━━ Text for analysis ━━
Some older Americans splurge to keep homes accessible

By Anne D’nnocenzio | The Associated Press

NEW YORK — Brenda Edwards considers the four bedroom ranch-style house where she has lived for 20 years her forever home. It’s where the 70-year-old retired nurse and her 79-year-old husband want to stay as their mobility becomes more limited.

So she hired an interior designer for $20,000 and spent another $95,000 to retrofit their house in Oakdale, California. She had the kitchen aisles widened to accommodate a wheelchair in case she or her husband ever need one. The bathroom now has a walk-in steam shower and an electronic toilet seat that cleans the user when activated.

“We felt comfortable,” Edwards said in explaining why the couple decided to invest in the property instead of downsizing. “We have a pool. We have a spa. We just put a lot of love and effort into this yard. We want to stay.”

Even if they wanted to move, it wouldn’t make financial sense, Edwards said. Their house is almost paid for, and “it would be too hard to purchase anything else,” she said.

Like Edwards and her husband, a vast majority of adults over age 50 prefer the idea of remaining in their own residences as long as possible, according to an Associated Press-NORC Center for Public Affairs Research poll. But staying put is becoming less of a choice. Some baby boomers and older members of Generation X are locked into low mortgage rates too good to give up. Skyrocketing housing prices fueled by lean supply further complicate the calculations of moving house.
━━━
* Complete the following
1. In the listing, change "higher" to "larger" in the part that opens with the line containing "Which has a higher value, 反应类型1" and closes with the line containing "Is it true that", keeping every other word the same. Give back only those lines, without the pictures.
2. Continue the article on older Americans paying to keep their homes accessible, starting after its final sentence.
━━ Given data ━━
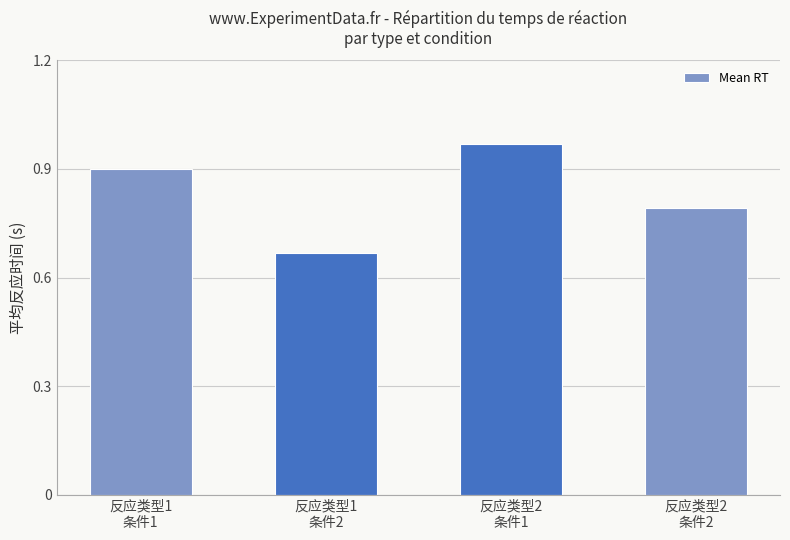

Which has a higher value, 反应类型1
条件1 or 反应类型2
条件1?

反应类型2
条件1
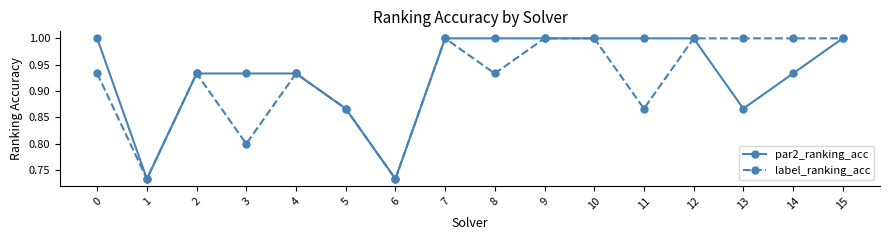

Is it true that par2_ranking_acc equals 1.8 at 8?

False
━━━
━━ Given data ━━
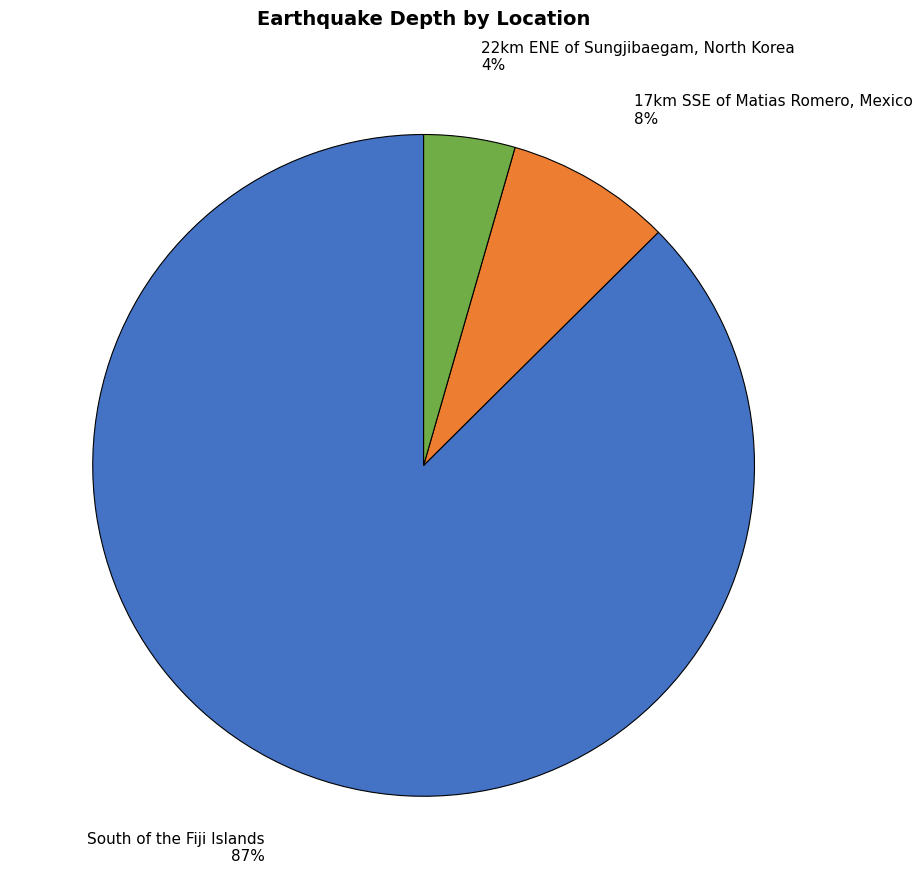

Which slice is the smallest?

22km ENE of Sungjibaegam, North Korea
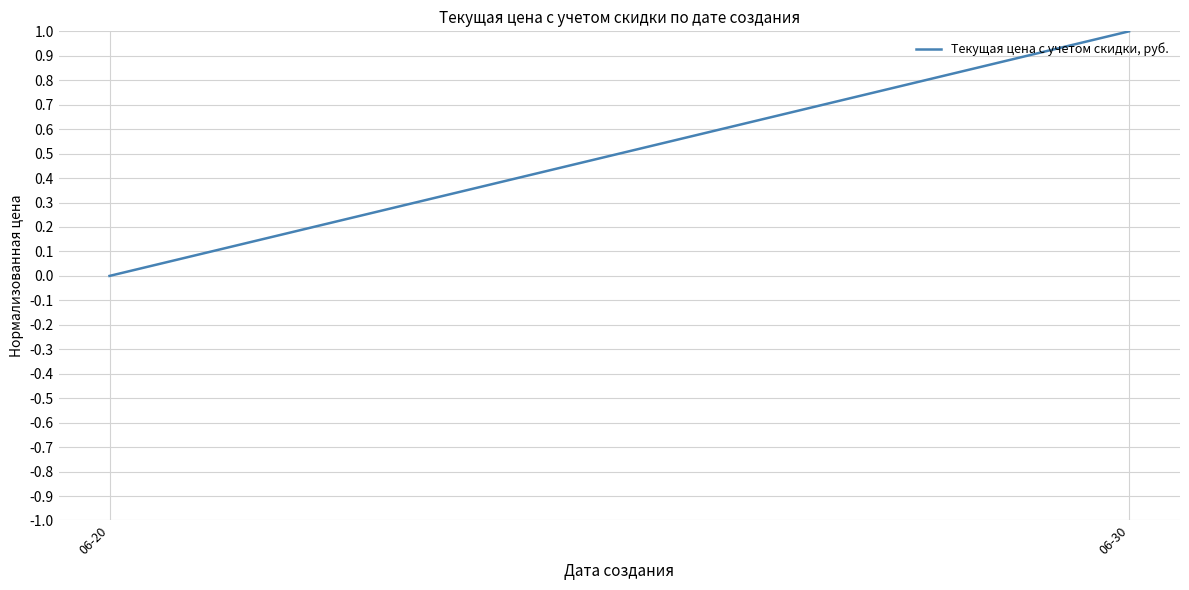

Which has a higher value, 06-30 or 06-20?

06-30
━━━
* Numbered answers
1.
Which has a larger value, 反应类型1
条件1 or 反应类型2
条件1?

反应类型2
条件1

Is it true that par2_ranking_acc equals 1.8 at 8?

2.
Despite feeling tied down, a subset of these older adults have enough extra cash to splurge on upgrades designed to keep their homes both enjoyable and accessible as they age. The demand for inconspicuous safety bars, lower sinks, residential elevators and other amenities has given home improvement chains, contractors, designers and architects a noticeable lift.

Home Depot, the nation’s largest home improvement chain, is revamping its Glacier Bay brand to include sleeker grab bars and faucets that are easier to use. Rival Lowe’s created a one-stop shop in 2021 that offers wheelchair ramps, teak shower benches, taller toilets and other products geared toward older boomers.

“They aspire for bathrooms that exude beauty and elegance, with essential accessibility features seamlessly integrated,” Lowe’s Trend and Style Director Monica Reese said of the target customers.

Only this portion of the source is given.